Facciamo due più due: se i leghisti s’impuntano sui missili a lunga gittata, significa che l’Italia ne ha già donati in passato. Il segreto di Pulcinella, custodito dal Copasir, al quale il governo illustra in forma riservata i mezzi spediti al fronte, lo aveva svelato, ad aprile 2024, l’ex ministro della Difesa britannico. Durante una visita a un impianto di Mbda, Grant Shapps si era lasciato sfuggire che sia Roma, sia Londra, sia Parigi avevano offerto alla resistenza i loro Storm shadow. Sono testate da crociera, fabbricate proprio da Mbda, in grado di volare per 550 chilometri, trasportando 450 chili di esplosivo. Kiev le ha utilizzate in Crimea e contro il territorio russo. Ma è plausibile che i nostri missili siano stati impiegati soltanto nella regione invasa nel 2014; non nel Kursk, o in altri oblast della Federazione. Il nostro esecutivo dovrebbe aver imposto agli alleati dei limiti operativi, in linea con quanto sempre espresso da suoi autorevoli esponenti, a cominciare da Antonio Tajani: mai armi italiane per colpire la Russia.
Romeo, raggiunto dalla Verità, ha precisato di non essere entrato «nello specifico tecnico: ho solo ribadito una posizione politica. Ossia, che sarebbe bene, vista la situazione attuale, attendere l’evoluzione delle trattative in corso sul piano di pace Usa, così da poter definire un provvedimento pienamente coerente con il percorso diplomatico intrapreso e in grado di includere le garanzie di sicurezza per l’Ucraina, che emergeranno dal negoziato internazionale». Evitare fughe in avanti e valutare gli scenari postbellici.
È comunque ragionevole supporre che, se passasse il «lodo» del senatore, per tutto il 2026, a parte i generatori, potremmo mandare al massimo le contraeree Samp/T. Di cui, invero, c’è penuria pure per noi. L’alternativa è partecipare, in ambito Nato, al programma di acquisto di armi americane e procurare a Volodymyr Zelensky i Patriot. Secondo il titolare della Farnesina, però, esplorare questa soluzione è «prematuro». Sullo sfondo, c’è l’annuncio del segretario generale dell’organizzazione, Mark Rutte: gli aiuti all’Ucraina rientreranno nel calcolo del 5% del Pil in spese militari.

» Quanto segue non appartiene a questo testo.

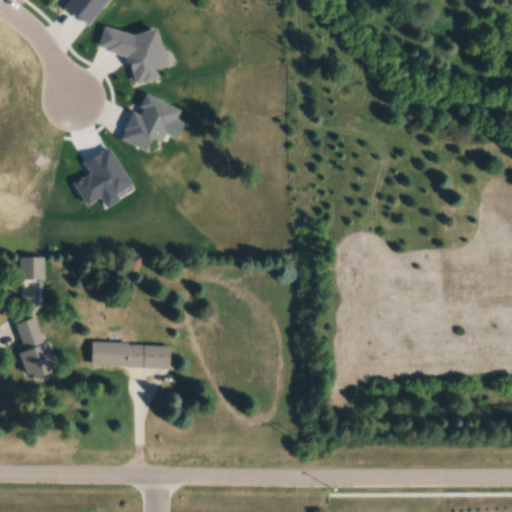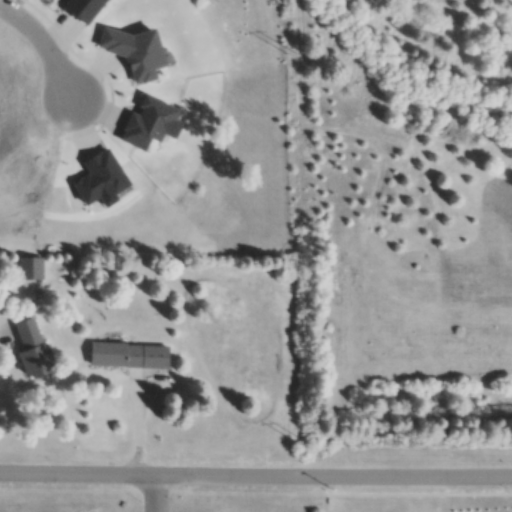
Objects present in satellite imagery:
building: (82, 9)
building: (82, 9)
road: (40, 50)
building: (134, 51)
building: (134, 51)
power tower: (291, 55)
building: (149, 122)
building: (150, 123)
building: (100, 176)
building: (29, 268)
building: (32, 348)
building: (29, 353)
building: (128, 354)
building: (122, 356)
power tower: (303, 444)
road: (255, 478)
road: (156, 494)
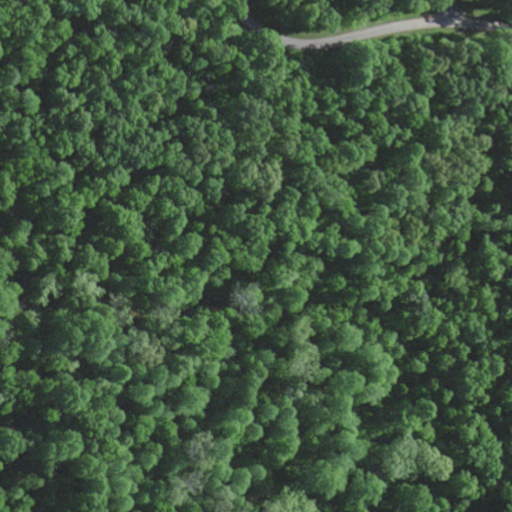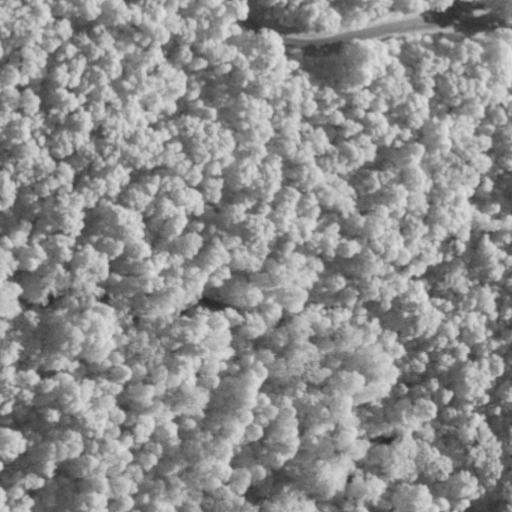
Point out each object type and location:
road: (446, 13)
road: (364, 37)
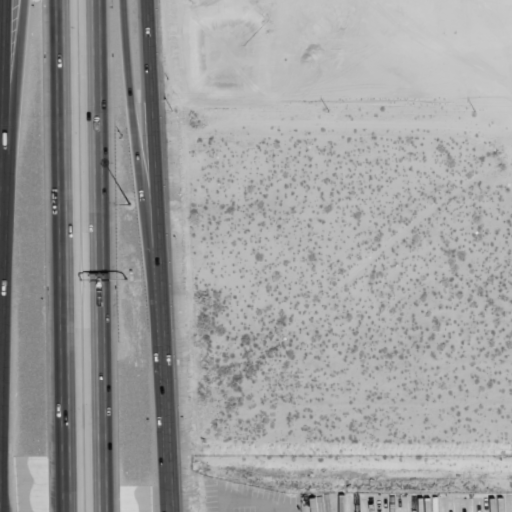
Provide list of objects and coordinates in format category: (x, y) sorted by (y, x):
road: (20, 92)
road: (333, 122)
road: (142, 133)
road: (4, 243)
road: (160, 255)
road: (62, 256)
road: (105, 256)
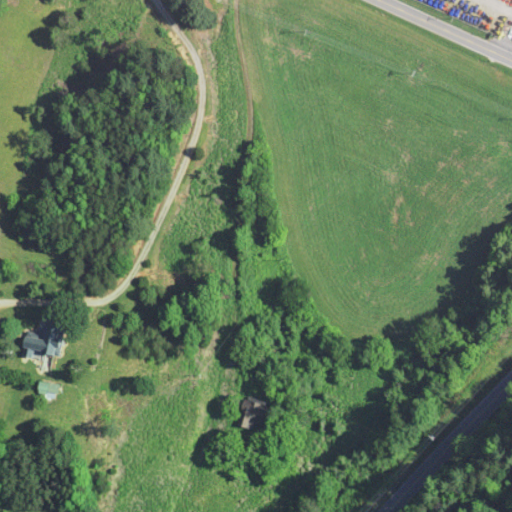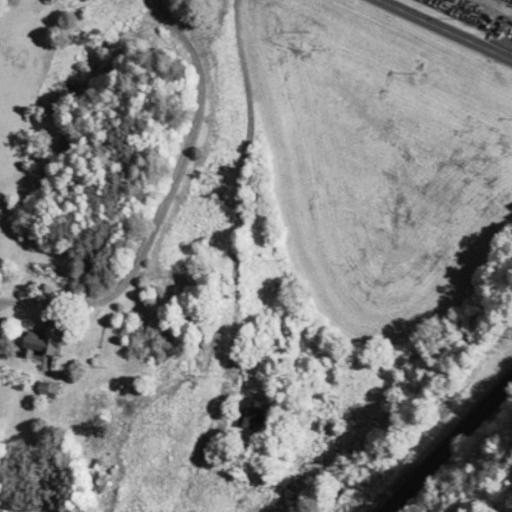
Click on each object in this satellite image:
road: (447, 29)
road: (161, 200)
road: (241, 200)
building: (38, 338)
building: (44, 387)
building: (249, 417)
road: (445, 440)
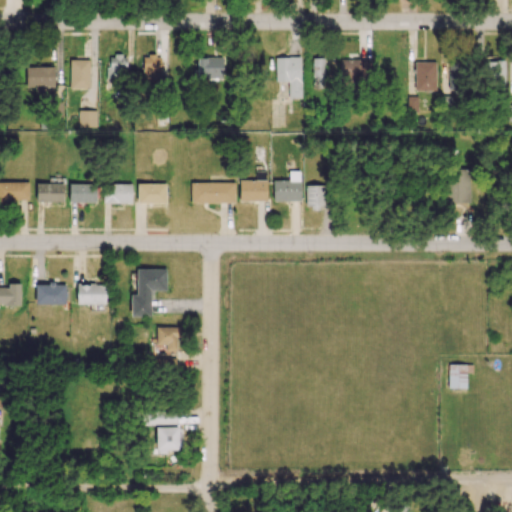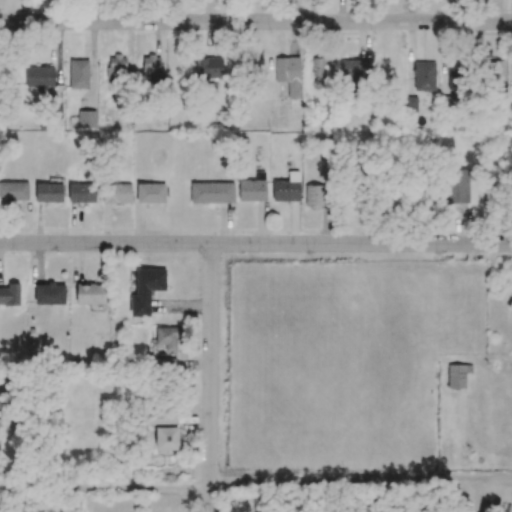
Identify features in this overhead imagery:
road: (256, 22)
building: (116, 66)
building: (208, 67)
building: (151, 69)
building: (352, 71)
building: (78, 73)
building: (318, 74)
building: (494, 74)
building: (424, 75)
building: (39, 76)
building: (454, 76)
building: (285, 77)
building: (411, 104)
building: (86, 119)
building: (456, 185)
building: (252, 188)
building: (286, 188)
building: (13, 191)
building: (48, 192)
building: (211, 192)
building: (81, 193)
building: (116, 193)
building: (150, 193)
building: (313, 196)
road: (256, 243)
building: (145, 290)
building: (48, 293)
building: (10, 294)
building: (89, 294)
building: (166, 339)
building: (457, 375)
road: (209, 377)
building: (0, 400)
building: (158, 417)
building: (167, 439)
road: (255, 488)
building: (400, 509)
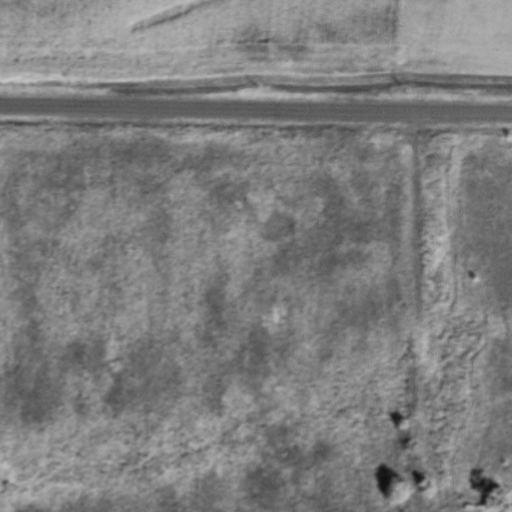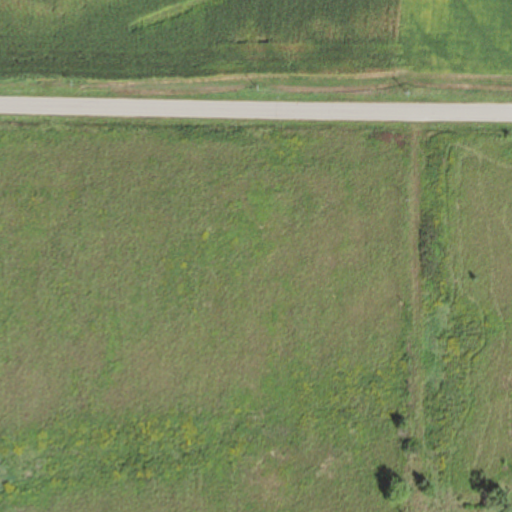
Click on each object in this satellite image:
road: (255, 109)
road: (420, 311)
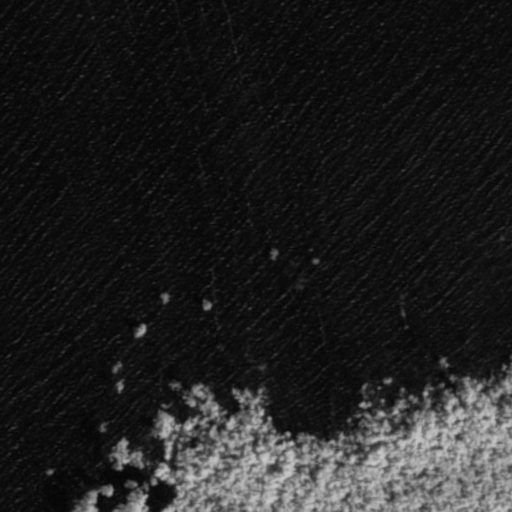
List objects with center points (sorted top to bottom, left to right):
park: (321, 436)
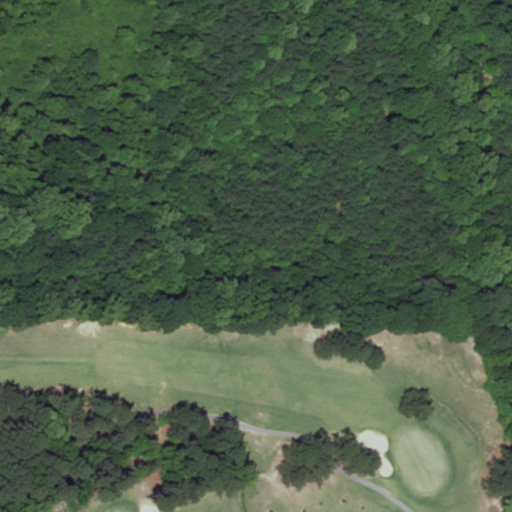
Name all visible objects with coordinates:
park: (256, 407)
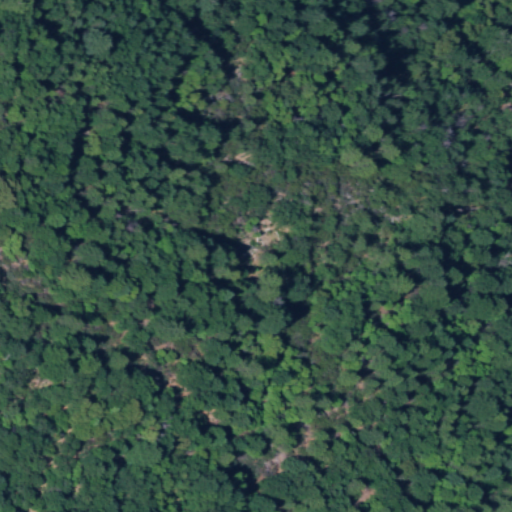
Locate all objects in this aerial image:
road: (159, 373)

Forza Italia, ieri, ha gettato acqua sul fuoco: «È in evoluzione il processo geopolitico internazionale», ha osservato il portavoce azzurro, Raffaele Nevi, a Skytg24. Sposando, dunque, le cautele auspicate dal Carroccio. «Il decreto verrà approvato quando sarà necessario», ha concluso Nevi. Il Pd - che all’Eurocamera è stato capace di esprimere tre posizioni diverse sulla guerra - è saltato sopra il nuovo attrito nella maggioranza, dopo le sortite del vicepremier leghista su «cessi d’oro» e «puttane» dei corrotti di Kiev, pagati con i nostri soldi. Le dichiarazioni della Meloni, ha attaccato Peppe Provenzano, responsabile Esteri dei dem, «confermano la grave e crescente divisione» nel centrodestra, dove «Salvini», «che non smette di evidenziare il suo filoputinismo», «non solo detta l’agenda politica alla premier, ma tenta di sostituirsi» a Tajani, nonché al ministro della Difesa, Guido Crosetto. Di senso diametralmente opposto la critica di Giuseppe Conte: a suo avviso, i distinguo sul decreto sono ipocriti e la scommessa sulla vittoria di Zelensky è stata un «fallimento».
Ieri, all’Enac, Salvini ha espresso la speranza che, «tra qualche mese, non anni», si torni a «volare su Kiev e Mosca da Roma e Milano». Ingenuo, forse. Ma mica putiniano.